─── The input ───

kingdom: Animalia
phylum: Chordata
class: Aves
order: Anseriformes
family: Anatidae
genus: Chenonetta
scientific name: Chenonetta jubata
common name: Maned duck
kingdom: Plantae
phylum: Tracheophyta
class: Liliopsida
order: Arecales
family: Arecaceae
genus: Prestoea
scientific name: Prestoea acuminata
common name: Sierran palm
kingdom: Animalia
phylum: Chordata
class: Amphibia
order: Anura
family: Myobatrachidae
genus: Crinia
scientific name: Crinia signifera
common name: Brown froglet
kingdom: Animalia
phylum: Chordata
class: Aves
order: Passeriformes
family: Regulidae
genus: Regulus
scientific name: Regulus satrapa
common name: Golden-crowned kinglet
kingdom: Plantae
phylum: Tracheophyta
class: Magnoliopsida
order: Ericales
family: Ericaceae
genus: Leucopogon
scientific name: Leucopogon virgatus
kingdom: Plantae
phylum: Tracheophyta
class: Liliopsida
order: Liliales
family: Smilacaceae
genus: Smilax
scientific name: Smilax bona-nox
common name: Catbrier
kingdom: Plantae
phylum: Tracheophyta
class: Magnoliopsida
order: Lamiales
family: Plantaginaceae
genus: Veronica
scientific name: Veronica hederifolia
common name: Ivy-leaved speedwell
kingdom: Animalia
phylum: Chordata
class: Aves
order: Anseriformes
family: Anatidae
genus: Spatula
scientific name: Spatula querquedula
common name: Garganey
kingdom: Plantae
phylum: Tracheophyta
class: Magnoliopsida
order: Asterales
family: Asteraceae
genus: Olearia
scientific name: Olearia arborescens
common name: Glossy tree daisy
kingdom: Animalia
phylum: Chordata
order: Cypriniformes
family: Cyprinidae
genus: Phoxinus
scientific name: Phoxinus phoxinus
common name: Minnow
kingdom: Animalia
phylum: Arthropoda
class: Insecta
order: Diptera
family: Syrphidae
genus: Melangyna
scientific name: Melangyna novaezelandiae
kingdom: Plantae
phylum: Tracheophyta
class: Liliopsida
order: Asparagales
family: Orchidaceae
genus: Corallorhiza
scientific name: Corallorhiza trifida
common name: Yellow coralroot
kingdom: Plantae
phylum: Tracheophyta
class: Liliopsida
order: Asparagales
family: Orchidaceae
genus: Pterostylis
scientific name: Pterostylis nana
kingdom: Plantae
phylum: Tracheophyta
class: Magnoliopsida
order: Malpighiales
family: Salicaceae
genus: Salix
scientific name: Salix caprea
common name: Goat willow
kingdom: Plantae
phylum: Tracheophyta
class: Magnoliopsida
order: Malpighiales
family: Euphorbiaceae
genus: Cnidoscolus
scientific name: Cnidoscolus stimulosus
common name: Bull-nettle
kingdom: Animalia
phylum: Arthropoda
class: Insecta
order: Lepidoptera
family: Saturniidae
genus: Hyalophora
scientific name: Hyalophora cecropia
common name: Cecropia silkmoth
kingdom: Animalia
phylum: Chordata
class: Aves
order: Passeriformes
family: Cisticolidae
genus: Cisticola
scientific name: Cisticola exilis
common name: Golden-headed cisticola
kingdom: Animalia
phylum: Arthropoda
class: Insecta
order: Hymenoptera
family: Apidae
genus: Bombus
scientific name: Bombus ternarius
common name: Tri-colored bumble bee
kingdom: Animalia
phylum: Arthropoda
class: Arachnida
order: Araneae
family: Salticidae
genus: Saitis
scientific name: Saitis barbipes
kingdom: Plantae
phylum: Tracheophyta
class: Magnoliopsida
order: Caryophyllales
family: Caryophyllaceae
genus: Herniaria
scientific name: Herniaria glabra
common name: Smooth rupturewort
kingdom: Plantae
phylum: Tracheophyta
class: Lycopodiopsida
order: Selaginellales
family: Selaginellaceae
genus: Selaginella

───

◆ Exercise ◆
Express every line of the entries above as a JSON list of strings, one string per line, omitting blank lines.

◆ Problem solution ◆
[
  "kingdom: Animalia",
  "phylum: Chordata",
  "class: Aves",
  "order: Anseriformes",
  "family: Anatidae",
  "genus: Chenonetta",
  "scientific name: Chenonetta jubata",
  "common name: Maned duck",
  "kingdom: Plantae",
  "phylum: Tracheophyta",
  "class: Liliopsida",
  "order: Arecales",
  "family: Arecaceae",
  "genus: Prestoea",
  "scientific name: Prestoea acuminata",
  "common name: Sierran palm",
  "kingdom: Animalia",
  "phylum: Chordata",
  "class: Amphibia",
  "order: Anura",
  "family: Myobatrachidae",
  "genus: Crinia",
  "scientific name: Crinia signifera",
  "common name: Brown froglet",
  "kingdom: Animalia",
  "phylum: Chordata",
  "class: Aves",
  "order: Passeriformes",
  "family: Regulidae",
  "genus: Regulus",
  "scientific name: Regulus satrapa",
  "common name: Golden-crowned kinglet",
  "kingdom: Plantae",
  "phylum: Tracheophyta",
  "class: Magnoliopsida",
  "order: Ericales",
  "family: Ericaceae",
  "genus: Leucopogon",
  "scientific name: Leucopogon virgatus",
  "kingdom: Plantae",
  "phylum: Tracheophyta",
  "class: Liliopsida",
  "order: Liliales",
  "family: Smilacaceae",
  "genus: Smilax",
  "scientific name: Smilax bona-nox",
  "common name: Catbrier",
  "kingdom: Plantae",
  "phylum: Tracheophyta",
  "class: Magnoliopsida",
  "order: Lamiales",
  "family: Plantaginaceae",
  "genus: Veronica",
  "scientific name: Veronica hederifolia",
  "common name: Ivy-leaved speedwell",
  "kingdom: Animalia",
  "phylum: Chordata",
  "class: Aves",
  "order: Anseriformes",
  "family: Anatidae",
  "genus: Spatula",
  "scientific name: Spatula querquedula",
  "common name: Garganey",
  "kingdom: Plantae",
  "phylum: Tracheophyta",
  "class: Magnoliopsida",
  "order: Asterales",
  "family: Asteraceae",
  "genus: Olearia",
  "scientific name: Olearia arborescens",
  "common name: Glossy tree daisy",
  "kingdom: Animalia",
  "phylum: Chordata",
  "order: Cypriniformes",
  "family: Cyprinidae",
  "genus: Phoxinus",
  "scientific name: Phoxinus phoxinus",
  "common name: Minnow",
  "kingdom: Animalia",
  "phylum: Arthropoda",
  "class: Insecta",
  "order: Diptera",
  "family: Syrphidae",
  "genus: Melangyna",
  "scientific name: Melangyna novaezelandiae",
  "kingdom: Plantae",
  "phylum: Tracheophyta",
  "class: Liliopsida",
  "order: Asparagales",
  "family: Orchidaceae",
  "genus: Corallorhiza",
  "scientific name: Corallorhiza trifida",
  "common name: Yellow coralroot",
  "kingdom: Plantae",
  "phylum: Tracheophyta",
  "class: Liliopsida",
  "order: Asparagales",
  "family: Orchidaceae",
  "genus: Pterostylis",
  "scientific name: Pterostylis nana",
  "kingdom: Plantae",
  "phylum: Tracheophyta",
  "class: Magnoliopsida",
  "order: Malpighiales",
  "family: Salicaceae",
  "genus: Salix",
  "scientific name: Salix caprea",
  "common name: Goat willow",
  "kingdom: Plantae",
  "phylum: Tracheophyta",
  "class: Magnoliopsida",
  "order: Malpighiales",
  "family: Euphorbiaceae",
  "genus: Cnidoscolus",
  "scientific name: Cnidoscolus stimulosus",
  "common name: Bull-nettle",
  "kingdom: Animalia",
  "phylum: Arthropoda",
  "class: Insecta",
  "order: Lepidoptera",
  "family: Saturniidae",
  "genus: Hyalophora",
  "scientific name: Hyalophora cecropia",
  "common name: Cecropia silkmoth",
  "kingdom: Animalia",
  "phylum: Chordata",
  "class: Aves",
  "order: Passeriformes",
  "family: Cisticolidae",
  "genus: Cisticola",
  "scientific name: Cisticola exilis",
  "common name: Golden-headed cisticola",
  "kingdom: Animalia",
  "phylum: Arthropoda",
  "class: Insecta",
  "order: Hymenoptera",
  "family: Apidae",
  "genus: Bombus",
  "scientific name: Bombus ternarius",
  "common name: Tri-colored bumble bee",
  "kingdom: Animalia",
  "phylum: Arthropoda",
  "class: Arachnida",
  "order: Araneae",
  "family: Salticidae",
  "genus: Saitis",
  "scientific name: Saitis barbipes",
  "kingdom: Plantae",
  "phylum: Tracheophyta",
  "class: Magnoliopsida",
  "order: Caryophyllales",
  "family: Caryophyllaceae",
  "genus: Herniaria",
  "scientific name: Herniaria glabra",
  "common name: Smooth rupturewort",
  "kingdom: Plantae",
  "phylum: Tracheophyta",
  "class: Lycopodiopsida",
  "order: Selaginellales",
  "family: Selaginellaceae",
  "genus: Selaginella"
]